No man can approach to God without being raised above himself and above
the world. On this ground the sophists refuse to admit that we can know
with certainty that we enjoy the grace of God; for they measure faith by
the perception of the bodily senses. But Paul justly contends that this
wisdom exceeds all knowledge; for, if the faculties of man could reach
it, the prayer of Paul that God would bestow it must have been unnecessary.
Let us remember, therefore, that the certainty of faith is knowledge, but
is acquired by the teaching of the Holy Spirit, not by the acuteness of
our own intellect. If the reader desire a more full discussion of this
subject, he may consult the “Institutes of the Christian Religion.”
That ye may be filled. Paul now expresses in one word what he meant
by the various dimensions. He who has Christ has everything necessary for
being made perfect in God; for this is the meaning of the phrase, the fullness
of God. Men do certainly imagine that they have entire completeness in
themselves, but it is only when their pride is swelled with empty trifles.
It is a foolish and wicked dream, that by the fullness of God is meant
the full Godhead, as if men were raised to an equality with God.
20. Now unto him that is able to do exceeding abundantly above all
that we ask or think, according to the power that worketh in us,
20. Ei autem, qui potest cumulate super omnia facere, quae petimus
aut cogitamus, secundum potentiam in nobis agentem,
21. Unto him be glory in the church by Christ Jesus throughout all
ages, world without end. Amen.
21. Sit gloria in Ecclesia per Iesum Christum, in omnes aetates
seculi seculorum. Amen.
20. Now to him. He now breaks out into thanksgiving, which serves
the additional purpose of exhorting the Ephesians to maintain “good hope
through grace,” (2 Thessalonians 2:16,) and to endeavor constantly to obtain
more and more adequate conceptions of the value of the grace of God.

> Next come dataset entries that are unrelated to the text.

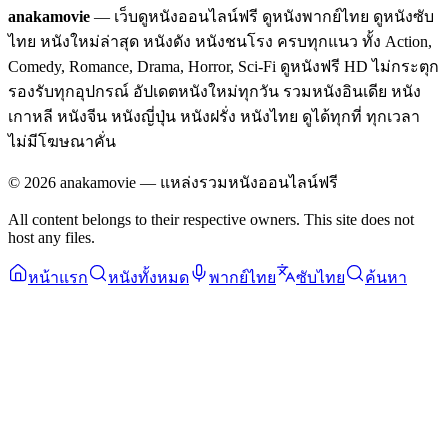
anakamovie
— เว็บดูหนังออนไลน์ฟรี ดูหนังพากย์ไทย ดูหนังซับ
ไทย หนังใหม่ล่าสุด หนังดัง หนังชนโรง ครบทุกแนว ทั้ง Action,
Comedy, Romance, Drama, Horror, Sci-Fi ดูหนังฟรี HD ไม่กระตุก
รองรับทุกอุปกรณ์ อัปเดตหนังใหม่ทุกวัน รวมหนังอินเดีย หนัง
เกาหลี หนังจีน หนังญี่ปุ่น หนังฝรั่ง หนังไทย ดูได้ทุกที่ ทุกเวลา
ไม่มีโฆษณาคั่น
©
2026
anakamovie — แหล่งรวมหนังออนไลน์ฟรี
All content belongs to their respective owners. This site does not
host any files.
หน้าแรก
หนังทั้งหมด
พากย์ไทย
ซับไทย
ค้นหา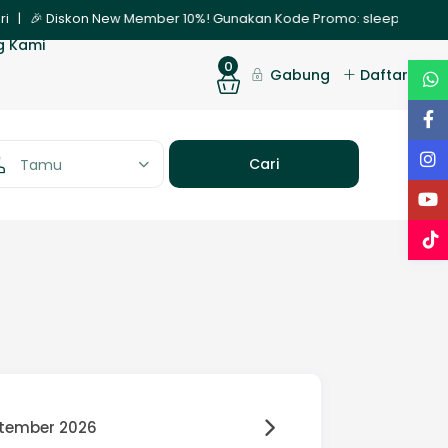
i | 🎉 Diskon New Member 10%! Gunakan Kode Promo: sleepnew | ✨ Pr
g Kami
0
Gabung
Daftar
Tamu
tember 2026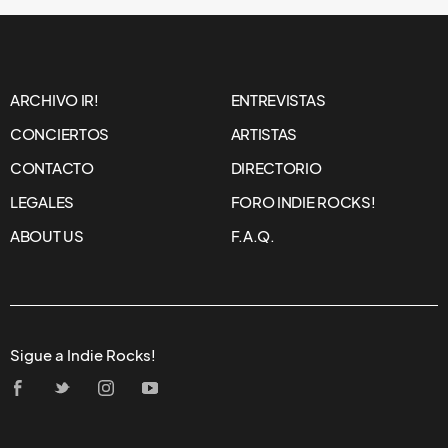
ARCHIVO IR!
ENTREVISTAS
CONCIERTOS
ARTISTAS
CONTACTO
DIRECTORIO
LEGALES
FORO INDIE ROCKS!
ABOUT US
F.A.Q.
Sigue a Indie Rocks!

Who is able. This refers to the future, and agrees with
what we are taught concerning hope; and indeed we cannot offer to God proper
or sincere thanksgivings for favors received, unless we are convinced that
his goodness to us will be without end. When he says that God is able,
he does not mean power viewed apart, as the phrase is, from the act, but
power which is exerted, and which we actually feel. Believers ought always
to connect it with the work, when the promises made to them, and their
own salvation, form the subject of inquiry. Whatever God can do, he unquestionably
will do, if he has promised it. This the apostle proves both by former
instances, and by the efficacy of the Spirit, which was at this very time
exerted on their own minds.
According to the power that worketh in us, — according to what
we feel within ourselves; for every benefit which God bestows upon us is
a manifestation of his grace, and love, and power, in consequence of which
we ought to cherish a stronger confidence for the future. Exceeding abundantly
above all that we ask or think, is a remarkable expression, and bids us
entertain no fear lest faith of a proper kind should go to excess. Whatever
expectations we form of Divine blessings, the infinite goodness of God
will exceed all our wishes and all our thoughts.